How much do staple crops drive deforestation?
Staple crops are a bigger driver of forest loss than expected
A global analysis finds that common food crops — notably rice, maize and cassava — together account for a surprisingly large share of forest clearing. The three staples cumulatively cause roughly 11% of global deforestation, a contribution that exceeds that from better-known commodity drivers such as cocoa, coffee and rubber.
The study reframes how experts think about agricultural land-use pressure. Rather than a handful of high-profile commodities being the primary cause, the sheer scale of land needed to grow staple foods for billions of people creates extensive forest conversion. That matters because policy and corporate zero-deforestation commitments have often focused on a shorter list of export crops. If governments and supply-chain actors ignore staples, efforts to protect forests will miss a major source of loss.
Key implications
- Land footprint: Staples are grown at very large scale and in many regions, so even modest yield gaps translate into large areas cleared.
- Supply-chain reach: Smallholder farms producing staples are often outside the purview of corporate sourcing policies, complicating traceability and enforcement.
- Policy mismatch: Conservation measures targeting only a few commodities will not halt most forest loss unless they account for staples.

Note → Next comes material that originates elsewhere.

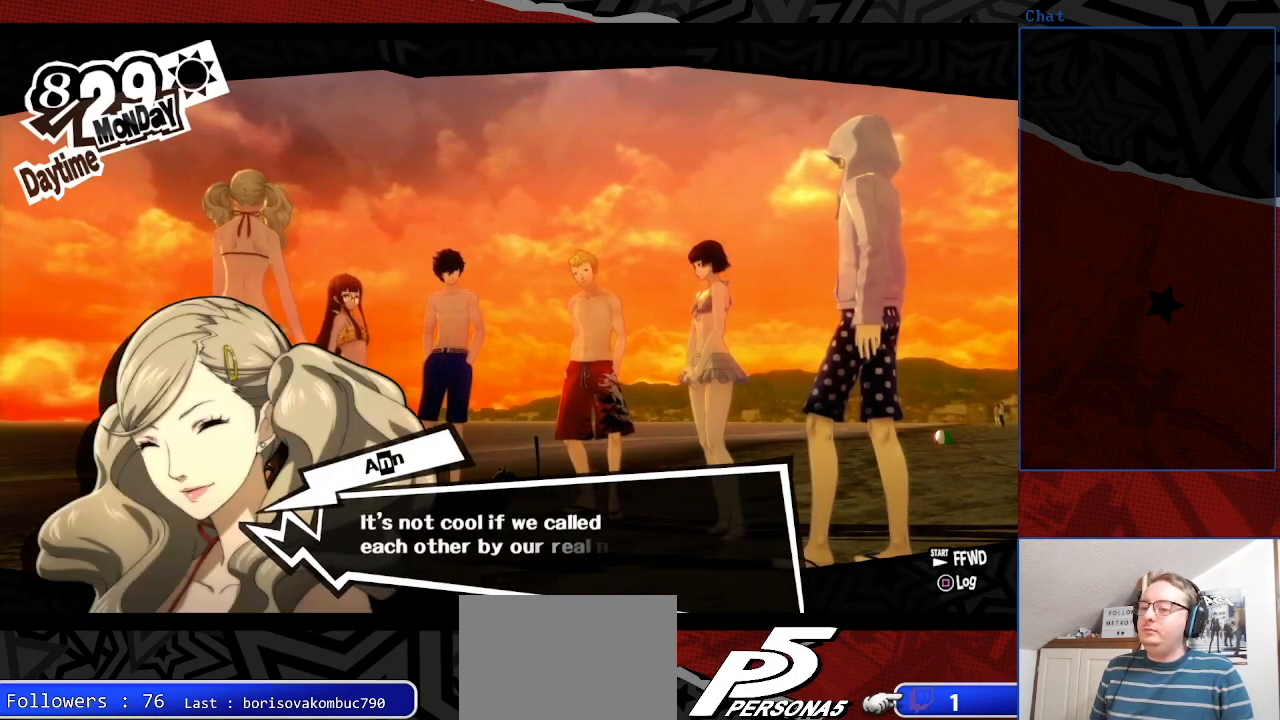
{"buttons": [], "left_stick": "center", "right_stick": "center", "events": []}
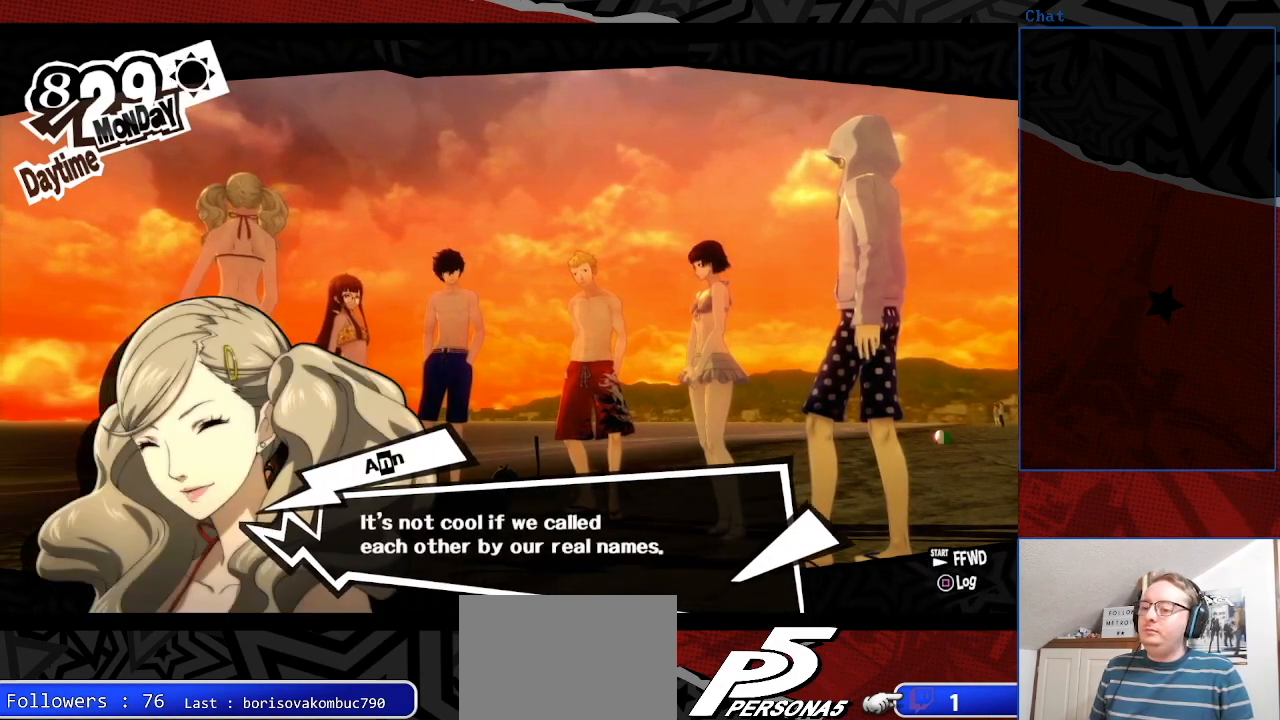
{"buttons": [], "left_stick": "center", "right_stick": "center", "events": []}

What can change this trajectory?
Addressing the problem requires combining agricultural, conservation and social policy. Options include boosting yields sustainably on existing farmland, restoring degraded lands, strengthening land-use planning, and expanding incentives for farmers to avoid clearing native forests. International finance and domestic policy must also support smallholders in adopting higher-yielding and less land-intensive practices. Without those shifts, protecting forests while feeding a growing population will remain a key global challenge.